The Act already provides adequate safeguards. It permits challenges to arbitrator appointments, mandates disclosure obligations and allows judicial review of awards on specified grounds. Parties are neither remediless nor unprotected. Indeed, the expectation is that rational actors will select institutions that empanel competent and experienced arbitrators, thereby ensuring procedural fairness through informed choice rather than regulatory compulsion.

Why autonomy matters for global competitiveness

India’s ambition to emerge as a preferred seat for international arbitration must be informed by comparative experience. Mature arbitration jurisdictions such as the United States, England, France and Singapore have succeeded precisely because they respect party autonomy in the selection of arbitral fora. Parties in these systems freely choose among institutions such as the American Arbitration Association, the LCIA, the ICC, and the SIAC, without any requirement of prior governmental approval.

What these jurisdictions emphasise instead are transparency, procedural fairness and effective post-award remedies - not gatekeeping through mandatory recognition. The draft 2024 Bill moves in this direction by calibrating regulation to function rather than form.

India’s competitiveness depends on inspiring confidence among commercial actors that their contractual choices will be respected.
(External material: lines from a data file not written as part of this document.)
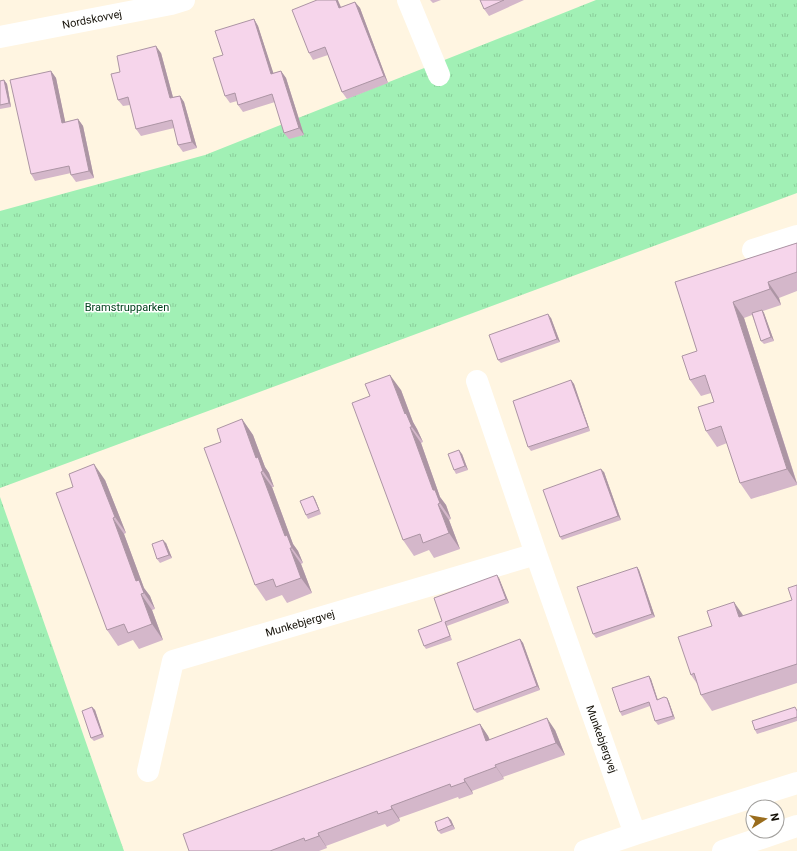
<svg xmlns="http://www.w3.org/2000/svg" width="797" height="851" font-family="Roboto,sans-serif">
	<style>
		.park { fill: url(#park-tufts) }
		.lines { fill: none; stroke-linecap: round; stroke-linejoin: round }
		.minor { stroke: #fff; stroke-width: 22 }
		.wall { fill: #d4b7ca }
		.shaded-wall { fill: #ac95a4 }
		.building { fill: #f6d5eb; stroke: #ac95a4 }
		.labels { text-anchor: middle; stroke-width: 3; stroke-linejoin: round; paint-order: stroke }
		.street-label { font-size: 11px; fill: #141007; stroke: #fff }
		.park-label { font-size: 11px; fill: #00421d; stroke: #fff }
	</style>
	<defs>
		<pattern id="park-tufts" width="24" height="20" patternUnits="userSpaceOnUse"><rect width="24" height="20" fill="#a1f0b5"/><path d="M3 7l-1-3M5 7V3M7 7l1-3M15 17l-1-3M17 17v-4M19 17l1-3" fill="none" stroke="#8acd9a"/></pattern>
	</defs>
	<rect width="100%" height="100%" fill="#fff5e1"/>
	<path class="park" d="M596 0H797V193L0 488V211L205 155Z
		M0 497 124 851H0Z"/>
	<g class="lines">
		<path class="minor" d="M408 0 439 75
			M0 37 171 4 184 0
			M753 250 797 236
			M477 381 536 554 635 834
			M148 771 173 661 536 554
			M585 851 635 834 797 783
			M723 851 797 826"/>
	</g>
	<path class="wall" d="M317 0H338L341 7 355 2 360 8 388 83 347 99 342 92 328 55 313 60 309 53Z
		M430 0H441L433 3Z
		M480 0H524L489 16 484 9Z
		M254 19 258 26 273 73 281 71 286 78 304 135 289 139 284 133 275 102 243 112 238 105 237 101 230 103 225 96 223 55Z
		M161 53 173 97 180 96 184 102 197 148 183 152 178 145 174 128 141 136 136 129 130 105 123 106 118 100 120 72Z
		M51 71 56 78 65 122 78 119 83 126 94 178 76 182 71 175V173L35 181 31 174Z
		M4 80 7 84 11 107 0 109V81Z
		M797 243V291L779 298 781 305 763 311 764 313 774 341 764 344 761 341 752 315 744 318 797 483V485L751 499 740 483 727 443 717 447 706 431 714 402 711 393 701 396 690 380 697 351 675 282Z
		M551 318 560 342 501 363 498 360Z
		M571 380 574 384 590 431 531 451 528 447Z
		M401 390 413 422 417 429 423 442 421 443 440 497 446 505 451 519 449 520 460 549 434 558 429 550 414 556 403 540Z
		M242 419 253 435 265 467 269 473 274 487H272L293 544 298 551 303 563 301 564 312 593 287 603 282 595 266 601 255 585 221 442Z
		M462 454 468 470 456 474 454 470Z
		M604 472 621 520 562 540 560 537Z
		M105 480 126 533 124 534 144 588 150 596 155 609 152 610 163 640 139 649 133 640 118 646 107 630Z
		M313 496 315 499 321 514 308 519 306 515Z
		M166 543 172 558 160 563 157 559Z
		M637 567 639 570 655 617 596 638 593 634Z
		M499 578 509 603 447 626 452 640 426 649 424 646 442 621Z
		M797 585V683L712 711 701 695 698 685 691 675 743 616 792 600Z
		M520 639 523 643 540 690 477 713 474 710Z
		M649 676 651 679 658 700 667 698 669 702 675 719 658 725 655 721 650 706 622 716 620 712Z
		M92 707 95 710 104 737 94 741 91 738Z
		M797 709V721L757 734 755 730Z
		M480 724 488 736 490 740 555 730 565 755 503 777 504 779 472 791 473 794 459 799 458 797 399 818 400 821 387 827 385 824 326 846 327 848 319 851H189Z
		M448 817 451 820 455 829 441 834 438 831Z"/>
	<path class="shaded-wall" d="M336 0H338V1L344 14 339 8Z
		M355 2 360 8 388 83 384 76Z
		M254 19 258 26 276 81 271 74Z
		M156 46 161 53 175 105 170 98Z
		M51 71 56 78 67 130 62 123Z
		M281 71 286 78 304 135 299 128Z
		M4 80 7 84 11 107 9 103Z
		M180 96 184 102 197 148 192 142Z
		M78 119 83 126 94 178 89 171Z
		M768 282 779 298 781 305 770 289Z
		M733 302 744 318 797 484 787 469Z
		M762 310 764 313 774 341 771 337Z
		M548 314 551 318 560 342 557 339Z
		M390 375 401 390 413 422 417 429 423 442 412 427 405 414Z
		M571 380 574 384 590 431 588 427Z
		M242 419 253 435 265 467 269 473 274 487 263 471 256 458Z
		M410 427 421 443 440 497 446 505 451 519 440 503 433 490Z
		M459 450 462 454 468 470 465 466Z
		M94 464 105 480 126 533 115 517Z
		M601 469 604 472 621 520 618 516Z
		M261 472 272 487 293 544 298 551 303 563 292 548 285 536Z
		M313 496 315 499 321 514 319 510Z
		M438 504 449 520 460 549 449 533Z
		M113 518 124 534 144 588 150 596 155 609 136 581Z
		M163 540 166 543 172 558 169 555Z
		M290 548 301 564 312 593 301 578Z
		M637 567 639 570 655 617 652 614Z
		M497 575 499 578 509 603 506 599Z
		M141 594 152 610 163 640 152 624Z
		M734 602 745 618 739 617Z
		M520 639 523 643 540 690 537 686Z
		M649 676 651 679 659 704 657 700Z
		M667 698 669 702 675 719 673 716Z
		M92 707 95 710 104 737 102 734Z
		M547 718 555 730 565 755 556 743Z
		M480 724 488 736 495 753 486 741Z
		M495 765 503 777 504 779 496 767Z
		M464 779 472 791 473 794 465 782Z
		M391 806 399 818 400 821 392 809Z
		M448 817 451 820 455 829 452 825Z
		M318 833 326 846 327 848 319 836Z"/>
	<path class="building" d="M317 0H336L339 8 355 2 384 76 342 92 325 47 309 53 292 10Z
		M480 0H504L484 9Z
		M254 19 271 74 281 71 299 128 284 133 272 94 238 105 235 93 225 96 213 58 223 55 215 31Z
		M156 46 170 98 180 96 192 142 178 145 172 120 136 129 128 97 118 100 111 74 120 72 117 56Z
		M51 71 62 123 78 119 89 171 71 175 69 166 31 174 10 80Z
		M4 80 9 103 0 105V81Z
		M797 243V272L768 282 770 289 733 302 787 469 740 483 721 426 706 431 698 407 714 402 705 375 690 380 682 356 697 351 675 282Z
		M762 310 771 337 761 341 752 313Z
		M548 314 557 339 498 360 489 335Z
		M390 375 405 414 406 413 412 427H410L433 490H435L440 503 438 504 449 533 423 543 420 534 403 540 352 403 370 396 365 384Z
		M571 380 588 427 528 447 513 401Z
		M242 419 256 458 258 457 263 471 261 472 285 536 287 535 292 548H290L301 578 276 587 273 579 255 585 204 448 221 442 217 429Z
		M459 450 465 466 454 470 448 454Z
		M94 464 115 517 113 518 136 581 139 580 144 593 141 594 152 624 128 633 124 624 107 630 56 493 73 487 69 474Z
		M601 469 618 516 560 537 543 490Z
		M313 496 319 510 306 515 300 501Z
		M163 540 169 555 157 559 152 544Z
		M637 567 652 614 593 634 577 587Z
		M497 575 506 599 445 622 450 636 424 646 418 630 442 621 434 598Z
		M797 585V664L701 695 694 673 691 675 678 637 712 626 707 611 734 602 739 617 792 600 788 588Z
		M520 639 537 686 474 710 457 663Z
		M649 676 657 700 664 697 667 698 673 716 655 721 649 702 620 712 612 688Z
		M92 707 102 734 91 738 82 711Z
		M795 707 797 711V717L755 730 752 721Z
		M547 718 556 743 495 765 496 767 464 779 465 782 451 787 450 784 391 806 392 809 378 814 377 811 318 833 319 836 305 841 304 838 270 851H189L183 834 480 724 486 741Z
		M448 817 452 825 438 831 435 822Z"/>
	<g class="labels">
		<g class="street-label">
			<text transform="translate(92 19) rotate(-11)" y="4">Nordskovvej</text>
			<text transform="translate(300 623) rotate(-16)" y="4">Munkebjergvej</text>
			<text transform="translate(602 739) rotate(70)" y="4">Munkebjergvej</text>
		</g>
		<g class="park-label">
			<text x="127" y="311">Bramstrupparken</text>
		</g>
	</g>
	<g transform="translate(765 819) rotate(79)"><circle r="19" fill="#ffffff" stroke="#a19f9c"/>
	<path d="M0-3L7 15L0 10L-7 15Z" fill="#9a6d1d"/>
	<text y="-6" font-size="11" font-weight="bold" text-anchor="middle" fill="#141007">N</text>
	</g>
</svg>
Dismissing party-selected institutions for want of prior sanction conveys unwarranted distrust of informed choice, thereby diminishing India’s attractiveness as an arbitration-friendly jurisdiction.

Towards a balanced framework

A principled and balanced approach would prioritise the early constitution of the ACI to facilitate arbitrator appointments under Section 11 and thereby reduce the burden on courts, while preserving a clear doctrinal distinction between such institutions and those chosen directly by agreement. This balance - reflected in the architecture of the draft 2024 Amendment Bill - holds the key to fostering institutional credibility without eroding the autonomy that lies at the heart of arbitration.

Justice AK Sikri is a former judge of the Supreme Court of India.

Rajendran Nair Karakulam is the Founder and Director of Karakulam Consulting, a government relations and public policy firm based in Delhi.